"Revellers at the silent disco seized their once-in-a-lifetime opportunity to dance in a museum."
Billed as "a musical love letter," A Moment In Time was something like a closing party for the Western Australian Museum as it prepares to undergo four years' worth of major redevelopment. To honour the state's musical heritage, the Perth Symphony Orchestra together with guest singers David Craft, Rachael Dease, Odette Mercy, Timothy Nelson and Mei Saraswati tackled some of WA's most iconic songs. There weren't so much highlights, just different types of high, as in among a tender take on The Panics' Don't Fight It, The Drones' Shark Fin Blues and Abbe May's Karmageddon, which was worked over by Mei Saraswati and some James Bond-style orchestral drama, an impossibly bouncy take of Tame Impala's Elephant warped minds and moved feet.
It wasn't a competition, but possibly the night's most euphoric moment may have come during Odette Mercy's rendition of Eurogliders' Heaven (Must Be There). Mercy's affection for the song shone through as she described discovering it as a child while wandering through Fremantle Markets, underlining how this unique performance brought together different strands of WA's collective musical history, both past and present.

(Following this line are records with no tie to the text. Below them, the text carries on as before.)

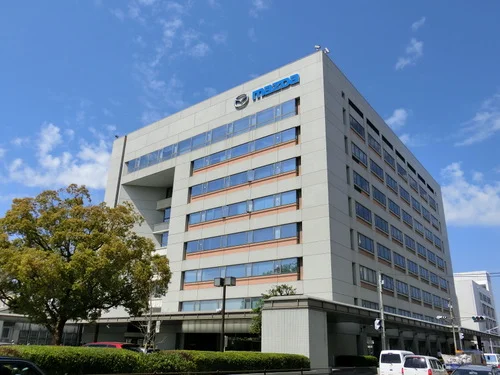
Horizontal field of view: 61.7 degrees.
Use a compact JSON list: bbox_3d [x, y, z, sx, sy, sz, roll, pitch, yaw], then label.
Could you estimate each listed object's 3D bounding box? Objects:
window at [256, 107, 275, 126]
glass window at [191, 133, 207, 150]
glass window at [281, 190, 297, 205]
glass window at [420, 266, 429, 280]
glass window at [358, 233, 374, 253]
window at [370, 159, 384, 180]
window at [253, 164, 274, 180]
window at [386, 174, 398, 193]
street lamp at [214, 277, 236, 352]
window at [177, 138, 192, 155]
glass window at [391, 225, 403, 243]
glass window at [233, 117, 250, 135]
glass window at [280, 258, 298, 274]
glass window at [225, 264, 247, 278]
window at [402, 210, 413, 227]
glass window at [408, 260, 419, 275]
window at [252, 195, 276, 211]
[{"bbox_3d":[1.865,-8.408,49.420,2.780,1.760,0.170,-14,-26,35],"label":"window"},{"bbox_3d":[-7.304,-6.585,60.474,2.860,1.990,0.150,-14,-26,35],"label":"glass window"},{"bbox_3d":[4.253,1.222,45.695,1.901,1.451,0.200,-14,-26,35],"label":"glass window"},{"bbox_3d":[28.789,14.200,68.916,0.150,1.690,4.980,-14,-26,35],"label":"glass window"},{"bbox_3d":[14.199,6.882,51.038,0.150,1.710,4.840,-14,-26,35],"label":"glass window"},{"bbox_3d":[17.408,-2.320,57.202,0.200,1.731,4.761,-14,-26,35],"label":"window"},{"bbox_3d":[1.692,-1.754,49.021,2.732,1.389,0.200,-14,-26,35],"label":"window"},{"bbox_3d":[19.921,-0.528,58.600,0.170,1.620,4.420,-14,-26,35],"label":"window"},{"bbox_3d":[-1.372,7.142,21.382,1.120,5.000,0.400,-14,-26,35],"label":"street lamp"},{"bbox_3d":[-9.325,-5.904,59.781,2.836,2.098,0.180,-14,-26,35],"label":"window"},{"bbox_3d":[20.650,6.656,58.612,0.200,1.693,4.682,-14,-26,35],"label":"glass window"},{"bbox_3d":[-1.143,-7.931,53.954,2.766,2.098,0.180,-14,-26,35],"label":"glass window"},{"bbox_3d":[4.049,8.270,43.832,1.999,1.529,0.180,-14,-26,35],"label":"glass window"},{"bbox_3d":[-1.520,9.042,44.938,2.780,1.360,0.170,-14,-26,35],"label":"glass window"},{"bbox_3d":[24.295,4.822,64.305,0.180,1.682,4.676,-14,-26,35],"label":"window"},{"bbox_3d":[24.105,11.849,61.593,0.180,1.683,4.676,-14,-26,35],"label":"glass window"},{"bbox_3d":[1.505,1.755,45.491,2.780,1.360,0.170,-14,-26,35],"label":"window"}]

Next was a sight that no one had seen before as Meg Travers unveiled her Trautonium, a legendary German synthesizer from the '20s. Positioned high up in the rafters her mysterious contraption produced phantasmagorical tones that could've come from Dr Who's worst nightmares, as two nearby ghouls in trenchcoats recited apocalyptic German poetry from the 18th century. It certainly made for a dynamic contrast with Soukouss Internationale, whose skippy afro-grooves radiated nothing but positivity. Meanwhile, down in the Discovery Room, Dr Adam Trainer had curated a curious collection of innovative DIY instruments and early electronic oddities, some of which were demoed, while across the floor, via the absinthe bar, revellers at the silent disco seized their once-in-a-lifetime opportunity to dance in a museum.
The Kill Devil Hills seem to have become more evil over the years and their country gothic set made for a dynamite closer. There may have been six of them on stage, but their economy made for lean, tension-filled passages in between cataclysmic crescendos, with a sparse layer of violin adding a gut-wrenching layer of melancholic doom. As nights at the museum go it whipped the pants off anything Ben Stiller's ever given us.